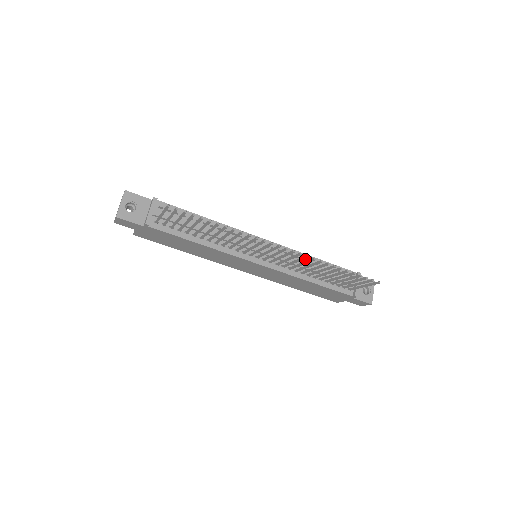
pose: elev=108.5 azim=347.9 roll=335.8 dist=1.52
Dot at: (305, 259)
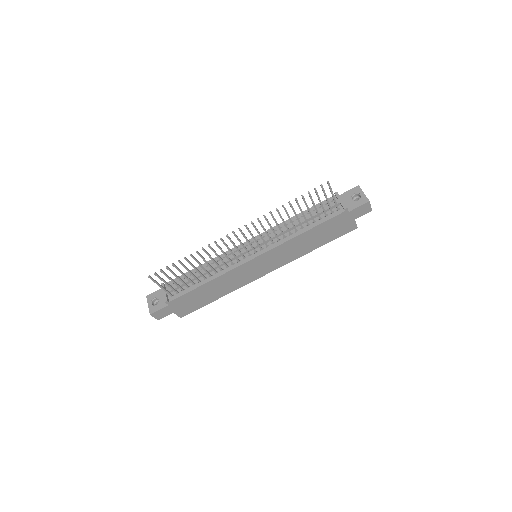
Dot at: (287, 224)
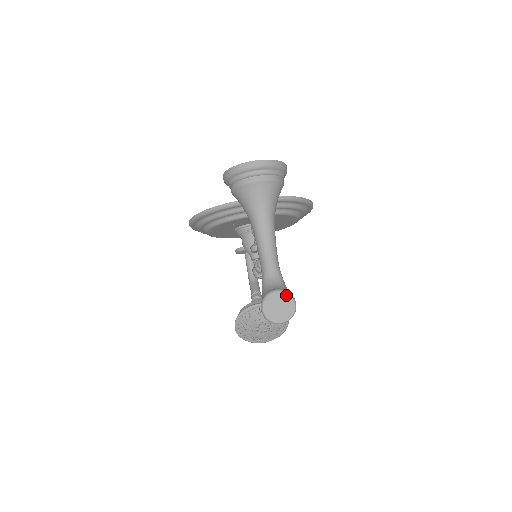
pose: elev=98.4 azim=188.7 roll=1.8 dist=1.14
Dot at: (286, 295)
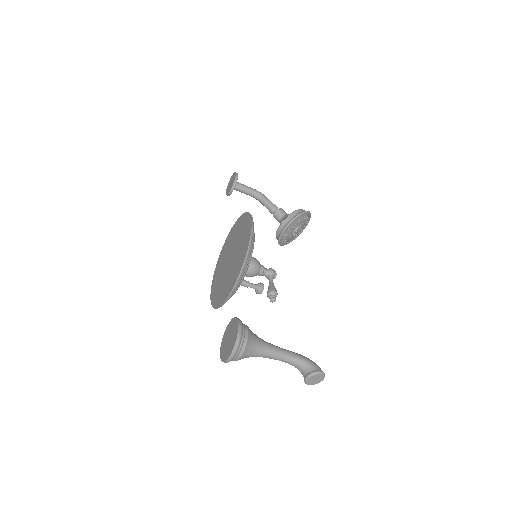
Dot at: (313, 376)
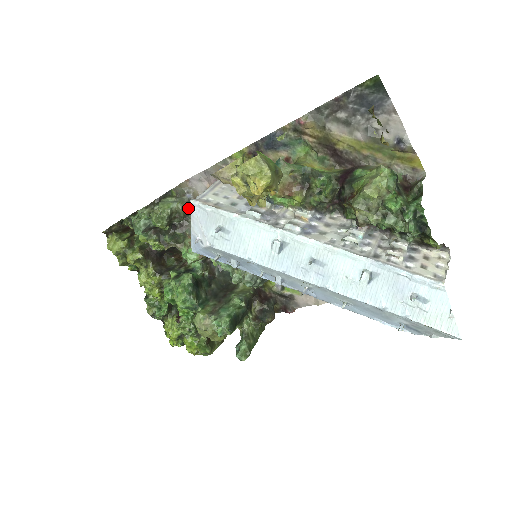
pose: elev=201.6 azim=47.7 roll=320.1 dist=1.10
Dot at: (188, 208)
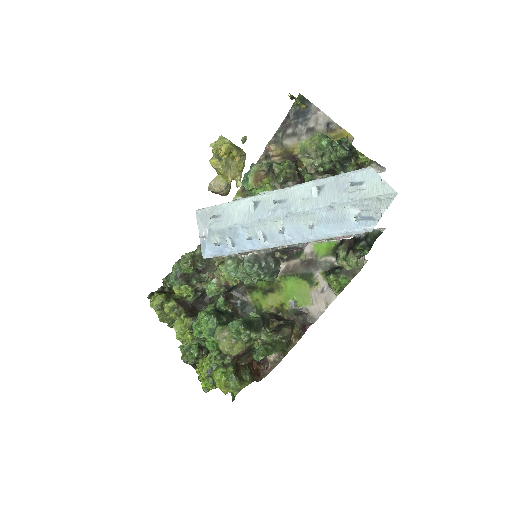
Dot at: occluded
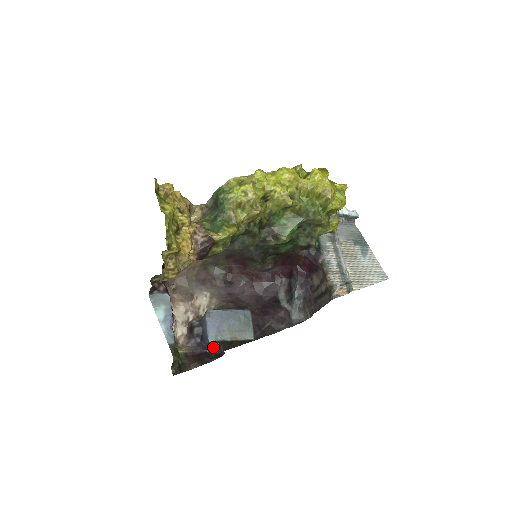
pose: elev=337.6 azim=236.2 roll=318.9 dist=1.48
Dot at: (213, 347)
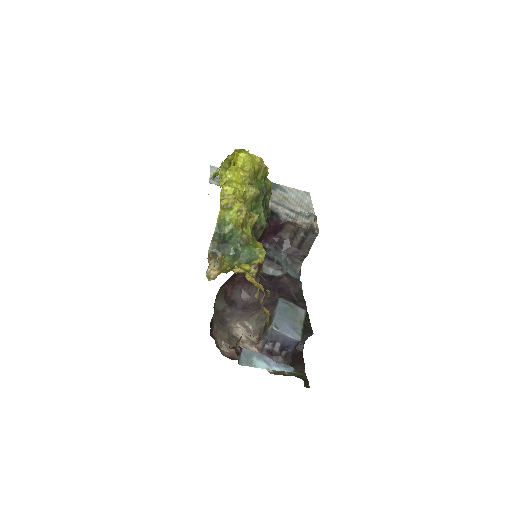
Dot at: occluded
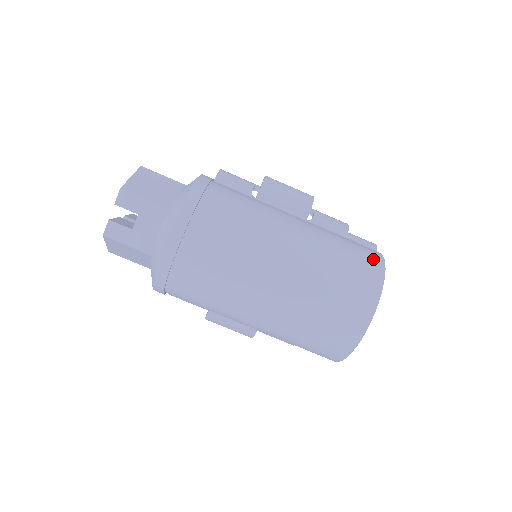
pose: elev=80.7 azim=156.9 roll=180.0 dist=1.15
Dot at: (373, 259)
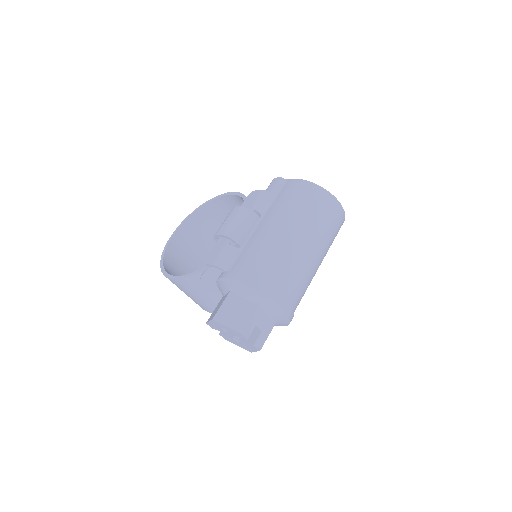
Dot at: (304, 187)
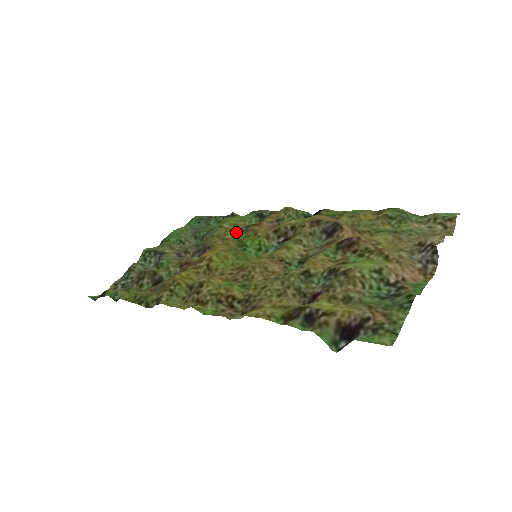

────────────────────

### TASK DETAILS
Copy every line of text in the records above word for word, leaving out the pictures.

### RESPONSE TO THE EXERCISE
pose: elev=108.5 azim=347.9 roll=335.8 dist=1.52
Dot at: (305, 259)
Dot at: (287, 224)
pose: elev=98.4 azim=188.7 roll=1.8 dist=1.14
Dot at: (286, 295)
Dot at: (313, 376)
pose: elev=201.6 azim=47.7 roll=320.1 dist=1.10
Dot at: (188, 208)
Dot at: occluded
pose: elev=337.6 azim=236.2 roll=318.9 dist=1.48
Dot at: (213, 347)
Dot at: occluded
pose: elev=80.7 azim=156.9 roll=180.0 dist=1.15
Dot at: (373, 259)
Dot at: (304, 187)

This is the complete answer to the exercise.